ALP 300-G
- Country of origin: Turkey
- Type: Early warning radar AESA
- Frequency: S band

= ALP 300-G =

Turkish air defense radar system

ALP 300-G is a GaN based long range early warning active electronically scanned array air defense radars developed by the Turkish defense corporation, Aselsan. ALP 300-G, Turkey's longest-range radar, was delivered to the Turkish Air Force with a ceremony on 20 May 2024.

== Design and development ==
ALP 300-G was designed as an early warning radar system. The ALP 300-G radar has the ability to receive over 4 thousand transmissions. Aselsan CEO said in a statement that "the radar system can make nearly 500 digital communications and has the ability to process the content of 81 DVDs per second. More than 435 thousand lines of code were used in the radar. We have nearly 20 patents in the development of this radar. Our AL 300-G Mobile Radar can also be installed in 30 minutes. It provides uninterrupted communication by sending radio links to remote access."

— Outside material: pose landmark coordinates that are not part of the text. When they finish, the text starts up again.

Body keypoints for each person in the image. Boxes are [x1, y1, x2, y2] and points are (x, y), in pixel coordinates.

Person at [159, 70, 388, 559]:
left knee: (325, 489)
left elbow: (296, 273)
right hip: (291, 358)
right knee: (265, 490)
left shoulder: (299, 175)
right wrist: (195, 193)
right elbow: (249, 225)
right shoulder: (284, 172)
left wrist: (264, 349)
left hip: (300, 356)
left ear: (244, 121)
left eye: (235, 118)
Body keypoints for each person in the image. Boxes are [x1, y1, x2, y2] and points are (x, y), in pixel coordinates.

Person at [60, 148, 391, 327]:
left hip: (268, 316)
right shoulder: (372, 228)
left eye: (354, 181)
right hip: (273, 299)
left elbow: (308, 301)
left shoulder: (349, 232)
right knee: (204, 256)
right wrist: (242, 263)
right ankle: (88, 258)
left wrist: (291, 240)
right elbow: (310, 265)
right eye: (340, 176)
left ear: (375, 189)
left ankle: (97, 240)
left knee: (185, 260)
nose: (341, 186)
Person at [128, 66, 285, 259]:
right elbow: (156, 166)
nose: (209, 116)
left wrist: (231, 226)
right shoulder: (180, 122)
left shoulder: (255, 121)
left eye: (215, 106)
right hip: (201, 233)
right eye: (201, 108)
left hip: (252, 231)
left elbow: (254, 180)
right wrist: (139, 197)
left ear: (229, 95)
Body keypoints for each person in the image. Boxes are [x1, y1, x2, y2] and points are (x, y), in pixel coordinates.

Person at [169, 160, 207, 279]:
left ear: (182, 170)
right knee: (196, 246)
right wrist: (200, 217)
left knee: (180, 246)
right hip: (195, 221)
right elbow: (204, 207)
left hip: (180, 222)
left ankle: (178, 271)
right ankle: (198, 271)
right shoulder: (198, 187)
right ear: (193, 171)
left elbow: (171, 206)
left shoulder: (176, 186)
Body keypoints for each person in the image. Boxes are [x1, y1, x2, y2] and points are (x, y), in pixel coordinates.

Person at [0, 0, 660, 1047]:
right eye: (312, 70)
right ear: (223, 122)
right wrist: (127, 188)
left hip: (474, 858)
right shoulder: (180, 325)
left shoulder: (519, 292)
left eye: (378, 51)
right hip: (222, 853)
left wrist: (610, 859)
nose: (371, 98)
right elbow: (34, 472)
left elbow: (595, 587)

The Turkish Ministry of Defense ordered the ALP 300-G radar worth $225 million from Aselsan in December 2024. Deliveries are planned to be made between 2026 and 2031. On 27 August 2025, at a ceremony attended by President Erdoğan, air defense systems worth approximately $460 million, including the ALP 300-G and ALP 100-G, were delivered to the Turkish Armed Forces.